Job Description
Are you ready to architect the artificial intelligence systems that will define the era of 2026 and beyond? Nexus Future Systems is seeking a visionary Senior AI Engineer to join our elite research division in San Francisco. We are building the infrastructure for next-generation generative models and autonomous agents, and we need a technical leader who thrives on solving unsolved problems.
In this role, you will bridge the gap between theoretical machine learning research and production-grade deployment. You will work directly with our Chief Scientist to optimize large language models (LLMs) and computer vision pipelines for high-scale enterprise applications.
Why Join Us?
- Work on cutting-edge AI technology that is shaping the future.
- Competitive compensation package including stock options.
- Flexible work environment in the heart of San Francisco's tech district.
Responsibilities
- Model Architecture: Design, train, and fine-tune state-of-the-art AI models, including Transformers and diffusion models, focusing on performance and scalability.
- Production Deployment: Deploy AI models into high-availability production environments using Kubernetes and Docker, ensuring low-latency inference.
- Optimization: Implement quantization, pruning, and distillation techniques to optimize model efficiency for edge devices.

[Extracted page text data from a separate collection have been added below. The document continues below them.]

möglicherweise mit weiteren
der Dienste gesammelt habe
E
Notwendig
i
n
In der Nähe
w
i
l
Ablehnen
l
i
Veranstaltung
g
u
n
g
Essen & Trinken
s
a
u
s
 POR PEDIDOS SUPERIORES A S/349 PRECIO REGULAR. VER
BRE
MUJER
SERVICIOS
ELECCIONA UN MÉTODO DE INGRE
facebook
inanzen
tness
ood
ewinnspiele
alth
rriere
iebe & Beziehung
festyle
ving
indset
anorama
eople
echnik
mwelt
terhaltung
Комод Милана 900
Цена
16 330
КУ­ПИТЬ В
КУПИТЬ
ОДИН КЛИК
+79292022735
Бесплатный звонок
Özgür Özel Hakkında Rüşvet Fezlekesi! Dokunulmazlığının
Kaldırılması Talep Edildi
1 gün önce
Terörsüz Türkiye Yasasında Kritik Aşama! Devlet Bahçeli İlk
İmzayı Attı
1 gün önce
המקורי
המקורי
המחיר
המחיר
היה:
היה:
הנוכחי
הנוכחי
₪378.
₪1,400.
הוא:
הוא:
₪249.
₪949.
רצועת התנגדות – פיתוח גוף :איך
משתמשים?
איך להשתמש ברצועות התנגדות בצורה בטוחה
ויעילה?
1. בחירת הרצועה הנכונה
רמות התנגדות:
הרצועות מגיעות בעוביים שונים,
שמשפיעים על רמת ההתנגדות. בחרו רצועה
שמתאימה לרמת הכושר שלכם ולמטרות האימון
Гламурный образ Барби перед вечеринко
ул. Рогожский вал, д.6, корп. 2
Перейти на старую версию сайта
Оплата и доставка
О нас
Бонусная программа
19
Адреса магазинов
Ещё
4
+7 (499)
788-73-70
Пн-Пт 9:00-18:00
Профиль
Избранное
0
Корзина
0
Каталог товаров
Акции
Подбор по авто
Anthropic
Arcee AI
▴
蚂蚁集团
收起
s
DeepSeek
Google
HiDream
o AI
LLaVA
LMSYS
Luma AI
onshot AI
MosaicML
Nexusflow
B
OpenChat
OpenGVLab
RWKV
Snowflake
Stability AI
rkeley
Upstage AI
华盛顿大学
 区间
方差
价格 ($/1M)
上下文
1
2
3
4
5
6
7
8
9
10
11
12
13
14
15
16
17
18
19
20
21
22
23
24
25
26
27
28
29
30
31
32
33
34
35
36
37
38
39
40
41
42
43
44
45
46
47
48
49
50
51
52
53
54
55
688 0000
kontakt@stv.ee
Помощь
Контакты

- Data Pipeline Management: Collaborate with data engineering teams to build robust data pipelines that support continuous model retraining.
- Research Integration: Translate academic research papers into practical, production-ready code and evaluate emerging AI methodologies.
- Mentorship: Guide junior engineers and data scientists, fostering a culture of technical excellence and innovation.
Qualifications
- Education: MS or PhD in Computer Science, Machine Learning, or a related quantitative field.
- Technical Skills: Strong proficiency in Python, PyTorch, TensorFlow, or JAX.
- Experience: 5+ years of experience in building and deploying machine learning systems at scale.
- Knowledge: Deep understanding of neural network architectures, distributed computing, and cloud infrastructure (AWS/GCP).
- Communication: Excellent written and verbal communication skills, capable of presenting complex technical concepts to diverse audiences.
- Problem Solving: Proven track record of tackling complex optimization problems in AI/ML.